Tell us about yourself and what you do in the waterfront.
I work at the ASB Waterfront Theatre as Business Development Manager. Besides the obvious duties that go with this title I focus on manaakitanga - aiming to make the theatre going experience as enjoyable and memorable as possible for local and overseas guests, visitors and artists. Offering true and meaningful hospitality in all senses of the word. As part of the Wynyard Quarter precinct we are focused on being leaders in sustainability, whilst also being aware of our responsibility, our tiaka, in managing an asset which celebrates creativity and culture and will continue to do so for generations to come.
The power of intention – How did you design your life and career path? Or did it evolve?
Nothing about my life has been designed - I’m not sure if that’s a blessing or a curse! It’s been a meandering evolution starting from washing dishes in a cafe in Kings Cross, to managing one of NZ’s most successful and iconic restaurants, to being part of the startup team at Auckland’s newest theatre. Not to mention side dalliances in fashion, film and TV. It’s been an interesting journey so far.
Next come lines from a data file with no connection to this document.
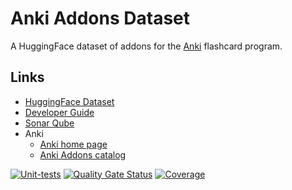 # Anki Addons Dataset

A HuggingFace dataset of addons for the [Anki](https://apps.ankiweb.net) flashcard program.

## Links
- [HuggingFace Dataset](https://huggingface.co/datasets/Ya-Alex/anki-addons)
- [Developer Guide](doc/DeveloperGuide.md)
- [Sonar Qube](https://sonarcloud.io/project/overview?id=Aleks-Ya_anki-addons-dataset)
- Anki
    - [Anki home page](https://apps.ankiweb.net)
    - [Anki Addons catalog](https://ankiweb.net/shared/addons)

[![Unit-tests](https://github.com/Aleks-Ya/anki-addons-dataset/actions/workflows/unit-tests.yml/badge.svg)](https://github.com/Aleks-Ya/anki-addons-dataset/actions/workflows/unit-tests.yml)
[![Quality Gate Status](https://sonarcloud.io/api/project_badges/measure?project=Aleks-Ya_anki-addons-dataset&metric=alert_status)](https://sonarcloud.io/summary/new_code?id=Aleks-Ya_anki-addons-dataset)
[![Coverage](https://sonarcloud.io/api/project_badges/measure?project=Aleks-Ya_anki-addons-dataset&metric=coverage)](https://sonarcloud.io/summary/new_code?id=Aleks-Ya_anki-addons-dataset)
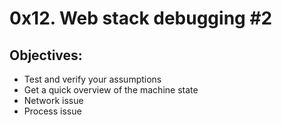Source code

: # 0x12. Web stack debugging #2
## Objectives:
* Test and verify your assumptions
* Get a quick overview of the machine state
* Network issue
* Process issue

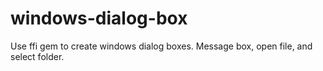 # windows-dialog-box
Use ffi gem to create windows dialog boxes.  Message box, open file, and select folder.
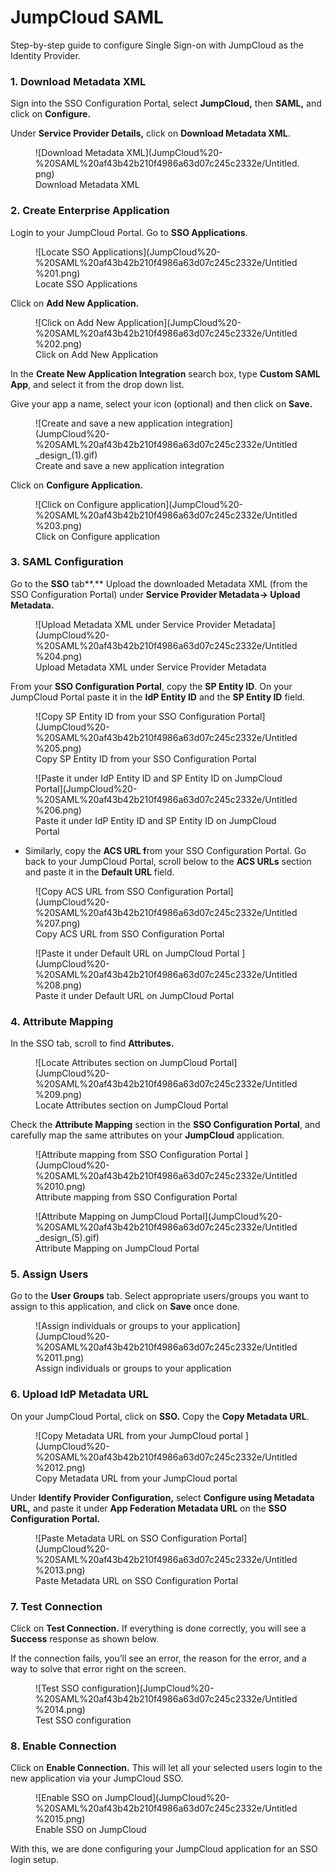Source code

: # JumpCloud SAML

<Subtitle>Step-by-step guide to configure Single Sign-on with JumpCloud as the Identity Provider. </Subtitle>

### 1. Download Metadata XML

Sign into the SSO Configuration Portal, select **JumpCloud,** then **SAML,** and click on **Configure.**

Under **Service Provider Details,** click on **Download Metadata XML**.

<figure>![Download Metadata XML](JumpCloud%20-%20SAML%20af43b42b210f4986a63d07c245c2332e/Untitled.png)
<figcaption>Download Metadata XML</figcaption></figure>

### 2. Create Enterprise Application

Login to your JumpCloud Portal. Go to **SSO Applications**.

<figure>![Locate SSO Applications](JumpCloud%20-%20SAML%20af43b42b210f4986a63d07c245c2332e/Untitled%201.png)
<figcaption>Locate SSO Applications</figcaption></figure>

Click on **Add New Application.**

<figure>![Click on Add New Application](JumpCloud%20-%20SAML%20af43b42b210f4986a63d07c245c2332e/Untitled%202.png)
<figcaption>Click on Add New Application</figcaption></figure>

In the **Create New Application Integration** search box, type **Custom SAML App**, and select it from the drop down list.

Give your app a name, select your icon (optional) and then click on **Save.**  

<figure>![Create and save a new application integration](JumpCloud%20-%20SAML%20af43b42b210f4986a63d07c245c2332e/Untitled_design_(1).gif)
<figcaption>Create and save a new application integration</figcaption></figure>

Click on **Configure Application.**

<figure>![Click on Configure application](JumpCloud%20-%20SAML%20af43b42b210f4986a63d07c245c2332e/Untitled%203.png)
<figcaption>Click on Configure application</figcaption></figure>

### 3. SAML Configuration

Go to the **SSO** tab**.** Upload the downloaded Metadata XML (from the SSO Configuration Portal) under **Service Provider Metadata→ Upload Metadata.**

<figure>![Upload Metadata XML under Service Provider Metadata](JumpCloud%20-%20SAML%20af43b42b210f4986a63d07c245c2332e/Untitled%204.png)
<figcaption>Upload Metadata XML under Service Provider Metadata</figcaption></figure>

From your **SSO Configuration Portal**, copy the **SP Entity ID**. On your JumpCloud Portal paste it in the **IdP Entity ID** and the **SP Entity ID** field.

<figure>![Copy SP Entity ID from your SSO Configuration Portal](JumpCloud%20-%20SAML%20af43b42b210f4986a63d07c245c2332e/Untitled%205.png)
<figcaption>Copy SP Entity ID from your SSO Configuration Portal</figcaption></figure>

<figure>![Paste it under IdP Entity ID and SP Entity ID on JumpCloud Portal](JumpCloud%20-%20SAML%20af43b42b210f4986a63d07c245c2332e/Untitled%206.png)
<figcaption>Paste it under IdP Entity ID and SP Entity ID on JumpCloud Portal</figcaption></figure>

- Similarly, copy the **ACS URL f**rom your SSO Configuration Portal. Go back to your JumpCloud Portal, scroll below to the **ACS URLs** section and paste it in the **Default URL** field.

<figure>![Copy ACS URL from SSO Configuration Portal](JumpCloud%20-%20SAML%20af43b42b210f4986a63d07c245c2332e/Untitled%207.png)
<figcaption>Copy ACS URL from SSO Configuration Portal</figcaption></figure>

<figure>![Paste it under Default URL on JumpCloud Portal ](JumpCloud%20-%20SAML%20af43b42b210f4986a63d07c245c2332e/Untitled%208.png)
<figcaption>Paste it under Default URL on JumpCloud Portal </figcaption></figure>

### 4. Attribute Mapping

In the SSO tab, scroll to find **Attributes.**

<figure>![Locate Attributes section on JumpCloud Portal](JumpCloud%20-%20SAML%20af43b42b210f4986a63d07c245c2332e/Untitled%209.png)
<figcaption>Locate Attributes section on JumpCloud Portal</figcaption></figure>

Check the **Attribute Mapping** section in the **SSO Configuration Portal**, and carefully map the same attributes on your **JumpCloud** application.

<figure>![Attribute mapping from SSO Configuration Portal ](JumpCloud%20-%20SAML%20af43b42b210f4986a63d07c245c2332e/Untitled%2010.png)
<figcaption>Attribute mapping from SSO Configuration Portal </figcaption></figure>

<figure>![Attribute Mapping on JumpCloud Portal](JumpCloud%20-%20SAML%20af43b42b210f4986a63d07c245c2332e/Untitled_design_(5).gif)
<figcaption>Attribute Mapping on JumpCloud Portal</figcaption></figure>

### 5. Assign Users

Go to the **User Groups** tab. Select appropriate users/groups you want to assign to this application, and click on **Save** once done.

<figure>![Assign individuals or groups to your application](JumpCloud%20-%20SAML%20af43b42b210f4986a63d07c245c2332e/Untitled%2011.png)
<figcaption>Assign individuals or groups to your application</figcaption></figure>

### 6. Upload IdP Metadata URL

On your JumpCloud Portal, click on **SSO.** Copy the **Copy Metadata URL**.

<figure>![Copy Metadata URL from your JumpCloud portal ](JumpCloud%20-%20SAML%20af43b42b210f4986a63d07c245c2332e/Untitled%2012.png)
<figcaption>Copy Metadata URL from your JumpCloud portal </figcaption></figure>

Under **Identify Provider Configuration,** select **Configure using Metadata URL,** and paste it under **App Federation Metadata URL** on the **SSO Configuration Portal.**

<figure>![Paste Metadata URL on SSO Configuration Portal](JumpCloud%20-%20SAML%20af43b42b210f4986a63d07c245c2332e/Untitled%2013.png)
<figcaption>Paste Metadata URL on SSO Configuration Portal</figcaption></figure>

### 7. Test Connection

Click on **Test Connection.** If everything is done correctly, you will see a **Success** response as shown below.

If the connection fails, you’ll see an error, the reason for the error, and a way to solve that error right on the screen.

<figure>![Test SSO configuration](JumpCloud%20-%20SAML%20af43b42b210f4986a63d07c245c2332e/Untitled%2014.png)
<figcaption>Test SSO configuration </figcaption></figure>

### 8. Enable Connection

Click on **Enable Connection.** This will let all your selected users login to the new application via your JumpCloud SSO.

<figure>![Enable SSO on JumpCloud](JumpCloud%20-%20SAML%20af43b42b210f4986a63d07c245c2332e/Untitled%2015.png)
<figcaption>Enable SSO on JumpCloud</figcaption></figure>

With this, we are done configuring your JumpCloud application for an SSO login setup.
Did your job exist when you were at school?
Yes I’m sure BDM jobs existed when I was at school although I wasn’t aware of them. As I said, this hasn’t been part of a life long plan, more a result of experience driven success, timely opportunities and good old fashioned luck.
What are some of the unique experiences/greatest successes you’ve had in this role?
Opening a theatre is a truly daunting challenge - there is so much involved in not only the bricks and mortar, but everything that goes on behind the scenes. There is so much to learn, and now that we have a couple of years under our belt we can begin to focus on fine-tuning policies and practices, in a never-ending quest to improve our customer experience.
How do you maintain balance in your life? Work, family, social?
It can be tricky when we have shows on, working at night and on weekends. I try to meet up with friends as much as I can, and I run to give myself “me time”.
Embrace the lessons – What challenges have you experienced that have shaped you as a person the most?
I’ve been pretty lucky - not really suffering any real discrimination regarding race or sex, possibly because I’ve worked with very open minded, forward thinking people. I’ve also grown up in a world where experience has been valued over insistence on a qualification, which has been very fortunate for me. The real challenges I face every day are around dealing with closed minds, wrongful assumptions, and people who don’t speak the truth, for whatever reason. I embrace Jordan Peterson’s advice - “Tell the truth - or at least don’t lie.”
Shero’s & Hero’s – Who are your role models & why?
My heroes are my contemporaries, most notably Judith Tabron, who I worked with for about 20 years. Smart, talented, honest and loyal - I learnt so much from her and we are still good friends.
What advice would you give your teenage self?
Seize every opportunity, believe in yourself, never accept mediocrity and don’t be afraid of learning new things. Try and see the good in everyone. And when things go bad remember: “This too will pass.”
How do you try to encourage/empower the women in your life to achieve to their full potential?
I work with a lot of young women in our usher and front of house teams at the Theatre. I love to see their youthful enthusiasm and even though this is a time of great change, a lot of the challenges I saw growing up have remained the same. I pass on the same advice I would give my teenage self. I offer them non-judgmental support and try to have as much fun as I can with them. They are pretty special people and I love them. They’re the daughters I never had.
What’s your favourite place on the waterfront / thing to do / about the waterfront?
Running along the waterfront is one of my favourite things to do - just watching the sea change, feeling the breeze, smelling the salty tang. When I’m away from home and in a place that doesn’t have a waterfront, I am reminded how lucky I am to live in this paradise. It’s always good to come home.